Copy the entries below line for line, without changing any wording or numbers. Leave out the pictures.

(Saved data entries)
/---
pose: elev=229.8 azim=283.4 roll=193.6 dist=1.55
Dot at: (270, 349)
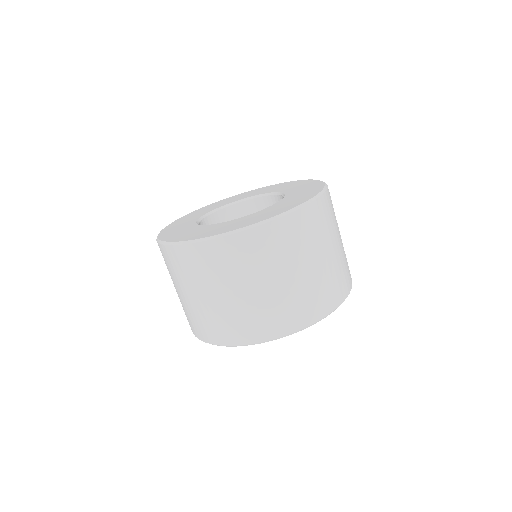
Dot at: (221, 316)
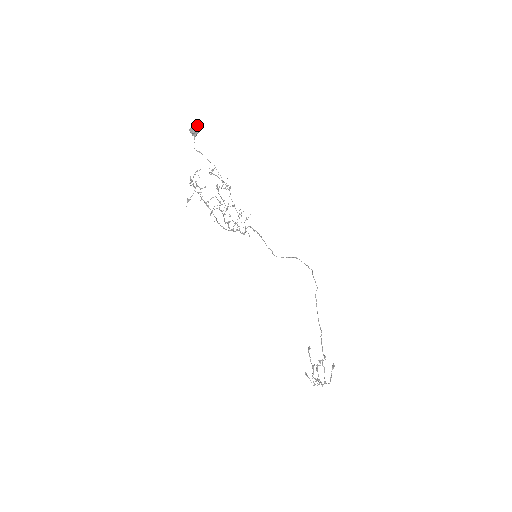
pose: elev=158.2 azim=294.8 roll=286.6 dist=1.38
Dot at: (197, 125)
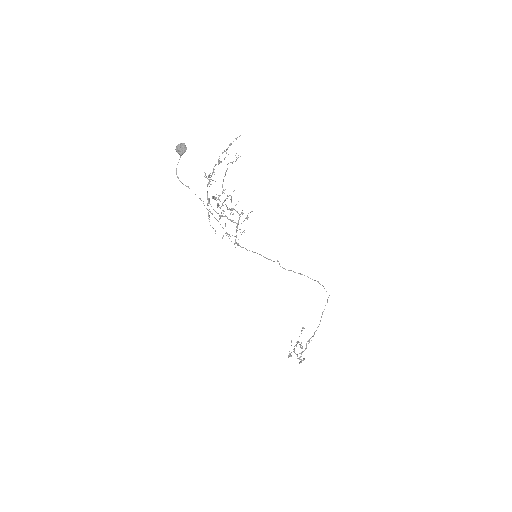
\---
#### Worked answer:
pose: elev=229.8 azim=283.4 roll=193.6 dist=1.55
Dot at: (270, 349)
Dot at: (221, 316)
pose: elev=158.2 azim=294.8 roll=286.6 dist=1.38
Dot at: (197, 125)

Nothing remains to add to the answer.